Locate the line that contains "Let us in faith" in the entries below, then repeat it and every following line through the line that contains "Today another choir", exactly, and no others.

[Records from a collection]
---+---
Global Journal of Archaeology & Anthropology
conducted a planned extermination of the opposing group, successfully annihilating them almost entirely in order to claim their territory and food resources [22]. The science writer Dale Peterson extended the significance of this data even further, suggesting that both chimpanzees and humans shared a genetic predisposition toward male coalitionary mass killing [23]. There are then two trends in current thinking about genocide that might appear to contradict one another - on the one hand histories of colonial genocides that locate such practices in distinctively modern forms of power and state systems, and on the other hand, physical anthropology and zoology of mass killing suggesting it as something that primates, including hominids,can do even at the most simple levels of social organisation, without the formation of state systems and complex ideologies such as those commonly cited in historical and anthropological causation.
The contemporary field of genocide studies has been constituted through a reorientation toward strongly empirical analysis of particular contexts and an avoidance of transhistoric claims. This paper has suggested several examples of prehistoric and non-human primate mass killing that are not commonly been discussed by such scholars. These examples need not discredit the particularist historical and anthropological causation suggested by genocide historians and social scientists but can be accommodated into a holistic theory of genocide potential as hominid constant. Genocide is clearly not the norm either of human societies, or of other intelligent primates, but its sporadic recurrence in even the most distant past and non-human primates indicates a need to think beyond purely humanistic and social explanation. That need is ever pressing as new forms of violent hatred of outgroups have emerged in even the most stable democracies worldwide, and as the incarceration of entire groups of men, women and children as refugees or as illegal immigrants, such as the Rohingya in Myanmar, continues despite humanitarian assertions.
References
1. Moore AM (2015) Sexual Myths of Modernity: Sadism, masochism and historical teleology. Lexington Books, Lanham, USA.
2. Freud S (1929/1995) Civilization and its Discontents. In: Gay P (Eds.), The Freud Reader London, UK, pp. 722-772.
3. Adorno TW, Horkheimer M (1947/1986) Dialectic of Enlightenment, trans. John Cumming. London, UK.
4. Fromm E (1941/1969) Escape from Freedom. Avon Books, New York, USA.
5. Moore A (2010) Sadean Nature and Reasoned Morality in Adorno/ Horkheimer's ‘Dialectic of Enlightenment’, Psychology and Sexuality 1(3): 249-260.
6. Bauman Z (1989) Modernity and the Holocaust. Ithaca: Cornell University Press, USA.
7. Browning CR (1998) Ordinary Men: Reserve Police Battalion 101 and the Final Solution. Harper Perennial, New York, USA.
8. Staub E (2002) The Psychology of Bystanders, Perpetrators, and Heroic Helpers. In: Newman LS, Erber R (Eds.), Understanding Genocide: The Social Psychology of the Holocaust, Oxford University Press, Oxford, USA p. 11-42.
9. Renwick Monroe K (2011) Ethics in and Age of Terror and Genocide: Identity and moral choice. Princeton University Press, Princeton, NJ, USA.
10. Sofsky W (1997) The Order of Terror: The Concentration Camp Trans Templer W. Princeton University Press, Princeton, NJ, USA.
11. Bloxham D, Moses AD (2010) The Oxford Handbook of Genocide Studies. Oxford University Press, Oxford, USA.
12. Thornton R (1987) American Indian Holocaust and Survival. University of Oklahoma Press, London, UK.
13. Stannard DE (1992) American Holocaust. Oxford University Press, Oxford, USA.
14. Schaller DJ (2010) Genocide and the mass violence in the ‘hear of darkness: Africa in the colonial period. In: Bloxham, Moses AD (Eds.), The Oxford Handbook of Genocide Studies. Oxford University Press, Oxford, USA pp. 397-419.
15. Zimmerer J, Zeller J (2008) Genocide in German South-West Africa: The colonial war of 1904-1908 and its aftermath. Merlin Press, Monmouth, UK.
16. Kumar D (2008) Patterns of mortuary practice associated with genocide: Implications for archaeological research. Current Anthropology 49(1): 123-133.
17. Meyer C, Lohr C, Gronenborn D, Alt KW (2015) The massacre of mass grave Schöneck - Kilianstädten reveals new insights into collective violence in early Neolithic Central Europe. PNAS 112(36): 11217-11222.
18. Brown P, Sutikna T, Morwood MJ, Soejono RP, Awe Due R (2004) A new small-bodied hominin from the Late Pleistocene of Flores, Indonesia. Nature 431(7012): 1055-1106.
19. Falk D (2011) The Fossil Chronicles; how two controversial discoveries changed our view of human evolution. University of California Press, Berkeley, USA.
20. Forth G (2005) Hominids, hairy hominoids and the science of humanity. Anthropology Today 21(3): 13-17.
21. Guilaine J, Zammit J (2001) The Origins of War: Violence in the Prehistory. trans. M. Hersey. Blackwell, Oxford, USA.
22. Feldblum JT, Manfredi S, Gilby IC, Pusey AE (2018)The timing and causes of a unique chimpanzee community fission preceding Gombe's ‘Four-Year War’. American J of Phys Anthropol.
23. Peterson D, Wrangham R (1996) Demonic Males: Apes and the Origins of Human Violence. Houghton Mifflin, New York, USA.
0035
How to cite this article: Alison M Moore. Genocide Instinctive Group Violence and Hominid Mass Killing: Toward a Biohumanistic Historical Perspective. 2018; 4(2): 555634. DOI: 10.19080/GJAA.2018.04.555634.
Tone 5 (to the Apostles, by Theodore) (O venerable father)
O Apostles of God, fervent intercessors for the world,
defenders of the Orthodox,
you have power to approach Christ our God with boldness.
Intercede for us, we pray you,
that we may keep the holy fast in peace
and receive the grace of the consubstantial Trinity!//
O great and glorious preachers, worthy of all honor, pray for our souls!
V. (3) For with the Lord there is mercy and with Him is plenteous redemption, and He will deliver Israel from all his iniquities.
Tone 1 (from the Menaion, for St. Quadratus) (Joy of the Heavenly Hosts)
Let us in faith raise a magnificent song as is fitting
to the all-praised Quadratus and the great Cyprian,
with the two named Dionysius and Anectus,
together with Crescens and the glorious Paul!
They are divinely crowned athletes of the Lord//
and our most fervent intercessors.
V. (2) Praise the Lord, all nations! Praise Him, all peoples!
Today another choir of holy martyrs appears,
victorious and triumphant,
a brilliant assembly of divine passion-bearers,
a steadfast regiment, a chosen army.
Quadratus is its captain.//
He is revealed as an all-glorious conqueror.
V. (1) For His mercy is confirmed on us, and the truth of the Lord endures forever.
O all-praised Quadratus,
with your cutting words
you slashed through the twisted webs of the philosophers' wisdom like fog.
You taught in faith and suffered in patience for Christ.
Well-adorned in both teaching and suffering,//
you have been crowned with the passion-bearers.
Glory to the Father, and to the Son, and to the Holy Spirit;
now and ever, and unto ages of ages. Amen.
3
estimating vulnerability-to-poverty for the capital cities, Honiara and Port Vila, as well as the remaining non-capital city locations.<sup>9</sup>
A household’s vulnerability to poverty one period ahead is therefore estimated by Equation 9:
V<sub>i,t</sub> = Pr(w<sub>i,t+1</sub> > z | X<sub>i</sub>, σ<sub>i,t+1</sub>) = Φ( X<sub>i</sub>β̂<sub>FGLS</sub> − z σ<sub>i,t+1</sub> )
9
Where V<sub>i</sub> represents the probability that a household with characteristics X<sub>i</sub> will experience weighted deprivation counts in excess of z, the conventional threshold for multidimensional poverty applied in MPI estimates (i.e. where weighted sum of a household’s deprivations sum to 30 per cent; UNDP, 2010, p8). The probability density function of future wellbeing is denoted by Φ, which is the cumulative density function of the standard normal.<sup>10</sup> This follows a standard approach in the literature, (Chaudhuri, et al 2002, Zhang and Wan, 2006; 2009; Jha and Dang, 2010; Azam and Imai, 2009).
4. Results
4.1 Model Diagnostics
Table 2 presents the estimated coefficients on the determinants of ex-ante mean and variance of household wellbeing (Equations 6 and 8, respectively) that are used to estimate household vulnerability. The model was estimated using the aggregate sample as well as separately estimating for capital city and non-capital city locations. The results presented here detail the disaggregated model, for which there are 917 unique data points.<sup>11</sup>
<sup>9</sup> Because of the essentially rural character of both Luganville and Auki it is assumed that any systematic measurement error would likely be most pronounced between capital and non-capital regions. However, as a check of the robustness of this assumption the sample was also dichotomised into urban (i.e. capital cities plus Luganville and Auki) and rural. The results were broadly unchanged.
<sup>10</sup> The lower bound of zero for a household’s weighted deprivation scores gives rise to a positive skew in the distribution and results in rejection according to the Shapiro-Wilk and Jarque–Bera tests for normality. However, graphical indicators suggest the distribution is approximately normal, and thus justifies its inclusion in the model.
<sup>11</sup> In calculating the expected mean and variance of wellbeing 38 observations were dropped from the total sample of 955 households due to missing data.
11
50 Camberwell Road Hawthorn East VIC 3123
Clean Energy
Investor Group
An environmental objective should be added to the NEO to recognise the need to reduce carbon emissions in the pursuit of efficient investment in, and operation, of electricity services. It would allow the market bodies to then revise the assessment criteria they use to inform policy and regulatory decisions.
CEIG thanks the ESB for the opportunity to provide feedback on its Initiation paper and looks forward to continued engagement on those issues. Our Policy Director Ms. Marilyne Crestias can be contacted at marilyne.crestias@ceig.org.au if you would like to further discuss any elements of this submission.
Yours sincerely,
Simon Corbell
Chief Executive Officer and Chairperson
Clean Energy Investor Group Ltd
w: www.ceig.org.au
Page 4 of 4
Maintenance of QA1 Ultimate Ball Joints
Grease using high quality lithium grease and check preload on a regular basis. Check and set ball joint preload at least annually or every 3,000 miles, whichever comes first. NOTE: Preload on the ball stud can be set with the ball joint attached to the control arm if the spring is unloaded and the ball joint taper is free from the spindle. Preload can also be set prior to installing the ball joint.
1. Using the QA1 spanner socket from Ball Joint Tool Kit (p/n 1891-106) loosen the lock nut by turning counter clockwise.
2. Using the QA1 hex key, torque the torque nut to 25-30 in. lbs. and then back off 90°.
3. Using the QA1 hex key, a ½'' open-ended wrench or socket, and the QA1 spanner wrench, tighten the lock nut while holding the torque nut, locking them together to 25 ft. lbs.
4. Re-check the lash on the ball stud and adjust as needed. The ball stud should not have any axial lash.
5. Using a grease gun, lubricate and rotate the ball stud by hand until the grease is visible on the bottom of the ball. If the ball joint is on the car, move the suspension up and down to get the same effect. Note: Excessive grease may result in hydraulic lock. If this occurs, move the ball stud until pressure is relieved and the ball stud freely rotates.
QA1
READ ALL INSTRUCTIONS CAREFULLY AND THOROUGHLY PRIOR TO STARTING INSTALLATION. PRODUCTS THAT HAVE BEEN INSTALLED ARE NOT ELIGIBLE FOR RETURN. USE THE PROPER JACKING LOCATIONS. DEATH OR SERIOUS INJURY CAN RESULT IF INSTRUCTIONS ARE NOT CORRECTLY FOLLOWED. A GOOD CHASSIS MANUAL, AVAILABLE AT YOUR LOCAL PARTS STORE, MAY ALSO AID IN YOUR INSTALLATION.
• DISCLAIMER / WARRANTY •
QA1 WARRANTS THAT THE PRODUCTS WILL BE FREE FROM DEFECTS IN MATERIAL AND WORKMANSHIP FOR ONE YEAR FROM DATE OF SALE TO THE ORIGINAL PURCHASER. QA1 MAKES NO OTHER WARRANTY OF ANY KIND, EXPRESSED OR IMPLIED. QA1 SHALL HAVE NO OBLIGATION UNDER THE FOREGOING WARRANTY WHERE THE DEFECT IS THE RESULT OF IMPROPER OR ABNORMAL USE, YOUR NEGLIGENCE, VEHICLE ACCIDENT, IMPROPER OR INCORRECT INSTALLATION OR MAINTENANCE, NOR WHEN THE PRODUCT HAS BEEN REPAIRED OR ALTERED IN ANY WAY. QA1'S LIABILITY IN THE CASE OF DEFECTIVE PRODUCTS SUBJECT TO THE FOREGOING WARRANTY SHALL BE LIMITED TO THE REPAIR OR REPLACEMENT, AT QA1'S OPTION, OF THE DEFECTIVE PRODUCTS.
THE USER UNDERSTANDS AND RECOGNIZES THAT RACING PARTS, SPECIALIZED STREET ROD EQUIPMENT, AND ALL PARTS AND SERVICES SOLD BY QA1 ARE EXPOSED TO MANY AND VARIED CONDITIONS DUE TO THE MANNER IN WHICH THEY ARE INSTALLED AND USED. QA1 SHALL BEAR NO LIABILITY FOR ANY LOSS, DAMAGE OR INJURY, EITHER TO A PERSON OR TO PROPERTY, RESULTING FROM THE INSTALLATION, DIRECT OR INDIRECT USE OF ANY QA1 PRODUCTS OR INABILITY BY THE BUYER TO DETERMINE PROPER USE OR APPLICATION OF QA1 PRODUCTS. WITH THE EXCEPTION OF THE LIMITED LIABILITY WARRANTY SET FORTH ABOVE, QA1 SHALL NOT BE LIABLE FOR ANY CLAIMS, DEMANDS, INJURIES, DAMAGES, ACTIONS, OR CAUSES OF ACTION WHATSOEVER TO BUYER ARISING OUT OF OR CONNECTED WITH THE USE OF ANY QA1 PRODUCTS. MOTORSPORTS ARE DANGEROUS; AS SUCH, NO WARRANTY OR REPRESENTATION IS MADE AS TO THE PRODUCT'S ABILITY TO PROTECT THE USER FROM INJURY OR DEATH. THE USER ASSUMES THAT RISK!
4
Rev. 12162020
---+---
Written answer:
Let us in faith raise a magnificent song as is fitting
to the all-praised Quadratus and the great Cyprian,
with the two named Dionysius and Anectus,
together with Crescens and the glorious Paul!
They are divinely crowned athletes of the Lord//
and our most fervent intercessors.
V. (2) Praise the Lord, all nations! Praise Him, all peoples!
Today another choir of holy martyrs appears,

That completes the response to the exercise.